There are management savings that will have to be made. We have done this in the department without the quality of service being affected. Major events that cost millions, even tens of millions of euros repeatedly for a single day will no longer be my priority. Not to mention the waste of 10 to 15 million euros to finance a Formula 1 Grand Prix, millions of euros to finance TV shows, all of that will be abandoned.
How do you plan to bring together a municipal team when the right wing in Nice is fragmented?
My list is largely already formed. It is a list of men and women that I will choose based on their talent, their competence, their roots, beyond political labels. Nevertheless, I am a man of the right and I am a man who wants the union of the right. The time has not come to announce names. But there will naturally be the Nice parliamentarians, the two Nice deputies [Christelle d'Intorni and Bernard Chaix] and the European deputy [Laurent Castillo]. They embody a legitimacy that is the most recent.
What place do you give to local alliances, particularly with the RN?
All men and women of good will who support me will have their place on this list. There will obviously be people from the National Rally. There is no agreement; things happen naturally.
How will you reconcile your responsibilities as a deputy and president of the UDR with a local campaign?
We will have six months of campaigning. I will, as I always have, balance my local and national responsibilities over the next six months. And of course, when I become mayor of Nice, I will step down from my mandate in the National Assembly.
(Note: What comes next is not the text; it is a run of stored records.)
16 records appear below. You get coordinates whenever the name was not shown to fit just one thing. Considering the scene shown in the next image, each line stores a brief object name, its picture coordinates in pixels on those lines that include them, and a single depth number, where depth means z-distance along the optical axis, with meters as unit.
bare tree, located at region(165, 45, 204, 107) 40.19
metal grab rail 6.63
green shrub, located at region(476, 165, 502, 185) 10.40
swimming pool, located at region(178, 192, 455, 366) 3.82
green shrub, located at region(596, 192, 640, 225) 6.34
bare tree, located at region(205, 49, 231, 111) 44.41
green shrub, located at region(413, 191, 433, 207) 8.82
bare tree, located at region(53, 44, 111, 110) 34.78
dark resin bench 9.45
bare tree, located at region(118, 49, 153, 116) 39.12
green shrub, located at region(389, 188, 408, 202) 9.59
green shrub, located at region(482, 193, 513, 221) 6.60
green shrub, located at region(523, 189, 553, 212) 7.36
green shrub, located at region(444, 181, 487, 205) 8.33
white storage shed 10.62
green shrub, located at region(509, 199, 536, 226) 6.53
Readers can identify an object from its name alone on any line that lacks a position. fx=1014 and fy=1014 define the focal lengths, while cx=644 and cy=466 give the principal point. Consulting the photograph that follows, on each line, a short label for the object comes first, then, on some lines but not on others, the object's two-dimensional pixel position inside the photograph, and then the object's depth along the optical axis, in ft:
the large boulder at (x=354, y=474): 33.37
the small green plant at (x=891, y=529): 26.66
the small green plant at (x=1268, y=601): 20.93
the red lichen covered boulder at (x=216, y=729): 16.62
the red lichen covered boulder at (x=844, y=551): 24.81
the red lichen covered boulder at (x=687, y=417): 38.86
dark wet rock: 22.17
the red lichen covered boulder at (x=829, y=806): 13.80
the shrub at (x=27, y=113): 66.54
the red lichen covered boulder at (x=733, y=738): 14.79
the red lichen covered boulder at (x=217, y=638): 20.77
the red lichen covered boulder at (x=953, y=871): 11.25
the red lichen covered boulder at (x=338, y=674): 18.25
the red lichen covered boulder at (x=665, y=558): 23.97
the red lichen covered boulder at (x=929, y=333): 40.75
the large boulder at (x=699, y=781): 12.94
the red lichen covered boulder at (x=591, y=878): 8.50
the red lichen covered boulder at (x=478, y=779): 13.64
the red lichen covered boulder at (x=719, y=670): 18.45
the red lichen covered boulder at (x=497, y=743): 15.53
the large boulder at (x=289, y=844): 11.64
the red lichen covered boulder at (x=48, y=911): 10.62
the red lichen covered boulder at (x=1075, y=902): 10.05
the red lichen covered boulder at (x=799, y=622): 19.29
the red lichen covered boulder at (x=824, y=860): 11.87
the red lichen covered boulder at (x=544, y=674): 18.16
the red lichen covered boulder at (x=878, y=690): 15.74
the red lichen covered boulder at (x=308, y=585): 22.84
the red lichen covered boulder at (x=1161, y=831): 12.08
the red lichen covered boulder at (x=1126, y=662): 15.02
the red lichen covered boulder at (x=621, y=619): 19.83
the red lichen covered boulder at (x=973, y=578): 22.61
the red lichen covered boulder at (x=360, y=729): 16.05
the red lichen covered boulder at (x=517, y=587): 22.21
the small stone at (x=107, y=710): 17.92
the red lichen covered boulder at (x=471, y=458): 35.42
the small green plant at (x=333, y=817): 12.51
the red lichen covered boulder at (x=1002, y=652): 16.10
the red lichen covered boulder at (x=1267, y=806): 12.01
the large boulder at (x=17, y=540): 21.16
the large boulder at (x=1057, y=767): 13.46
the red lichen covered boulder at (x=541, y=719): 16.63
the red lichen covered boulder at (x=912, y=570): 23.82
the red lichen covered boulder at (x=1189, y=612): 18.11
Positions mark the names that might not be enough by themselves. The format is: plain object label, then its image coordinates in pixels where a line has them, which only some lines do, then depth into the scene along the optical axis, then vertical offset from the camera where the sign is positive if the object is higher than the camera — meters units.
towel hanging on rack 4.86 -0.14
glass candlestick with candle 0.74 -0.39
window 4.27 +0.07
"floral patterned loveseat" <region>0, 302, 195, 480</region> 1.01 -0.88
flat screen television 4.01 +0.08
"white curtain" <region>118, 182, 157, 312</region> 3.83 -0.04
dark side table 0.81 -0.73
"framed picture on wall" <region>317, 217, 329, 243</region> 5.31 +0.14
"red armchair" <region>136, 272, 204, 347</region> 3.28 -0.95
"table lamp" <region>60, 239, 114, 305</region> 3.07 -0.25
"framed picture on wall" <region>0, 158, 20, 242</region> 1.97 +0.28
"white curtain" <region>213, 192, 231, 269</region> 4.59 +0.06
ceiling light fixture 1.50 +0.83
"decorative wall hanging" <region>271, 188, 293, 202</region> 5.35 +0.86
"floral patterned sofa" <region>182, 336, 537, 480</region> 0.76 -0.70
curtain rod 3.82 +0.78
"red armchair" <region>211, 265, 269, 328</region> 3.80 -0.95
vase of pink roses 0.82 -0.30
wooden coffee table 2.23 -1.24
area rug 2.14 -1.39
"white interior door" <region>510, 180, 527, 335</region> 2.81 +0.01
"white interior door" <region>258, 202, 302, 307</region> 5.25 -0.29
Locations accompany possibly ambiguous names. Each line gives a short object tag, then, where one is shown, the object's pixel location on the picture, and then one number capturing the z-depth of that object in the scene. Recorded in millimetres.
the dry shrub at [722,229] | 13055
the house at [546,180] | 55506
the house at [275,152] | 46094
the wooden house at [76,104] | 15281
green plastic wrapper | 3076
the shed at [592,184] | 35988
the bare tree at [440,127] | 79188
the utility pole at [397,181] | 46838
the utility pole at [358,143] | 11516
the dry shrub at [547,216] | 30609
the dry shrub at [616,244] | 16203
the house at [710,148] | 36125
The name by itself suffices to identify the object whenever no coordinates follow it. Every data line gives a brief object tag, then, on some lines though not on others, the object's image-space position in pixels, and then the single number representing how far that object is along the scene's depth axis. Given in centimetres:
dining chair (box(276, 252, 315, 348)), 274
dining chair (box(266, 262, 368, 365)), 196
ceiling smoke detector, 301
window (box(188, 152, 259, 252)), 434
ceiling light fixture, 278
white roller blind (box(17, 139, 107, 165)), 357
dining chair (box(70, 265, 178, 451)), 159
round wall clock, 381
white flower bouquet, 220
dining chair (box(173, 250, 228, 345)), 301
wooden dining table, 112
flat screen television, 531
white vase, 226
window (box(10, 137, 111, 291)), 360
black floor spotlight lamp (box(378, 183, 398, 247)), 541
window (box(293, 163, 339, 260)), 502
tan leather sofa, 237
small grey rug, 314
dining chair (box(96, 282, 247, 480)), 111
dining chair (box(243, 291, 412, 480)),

If the government falls and the National Assembly is dissolved again, will you give up the first constituency that you have held for 18 years?
On September 8, I will vote without hesitation against this government. Both against the Prime Minister and against the President of the Republic who appointed him. After all, I am not Madame Irma. It would be very clever of anyone to know what Emmanuel Macron will do. What I hope is for him to resign and give the people their say again. I am not sure he has the stature or the courage that General de Gaulle had.
If early parliamentary elections are held, they will take place before the municipal elections. Have you already thought about what you will do?
If this is the case, I will take responsibility for ensuring that we have an alternation at the national level.
So you will be running again in the 1st constituency?
Today, I am a candidate in the municipal elections in Nice. And if the people of Nice have their trust in me, which I am certain they will, I will be the full-time mayor of all the people of Nice.
What does Nice represent for you personally and politically?
Nice is my city. It's where I was born. It's my personal and family roots. It's my land. It's my childhood. It's my schooling. It's my university education. It's my friends, my family. And then, politically, it's Nice that has given me everything. I won my first elected office from the people of Nice in 2007.
What city do you want to leave to the people of Nice in 2032, at the end of a possible mandate?
I want to leave a more fraternal city, where the people of Nice flourish, where our elders live happily with the certainty that their children and grandchildren will live happily. I want to reestablish a close bond with the people of Nice, so that they are the central objective of my policy. We want to preserve their purchasing power, and therefore their money. We want them to have the public services they deserve.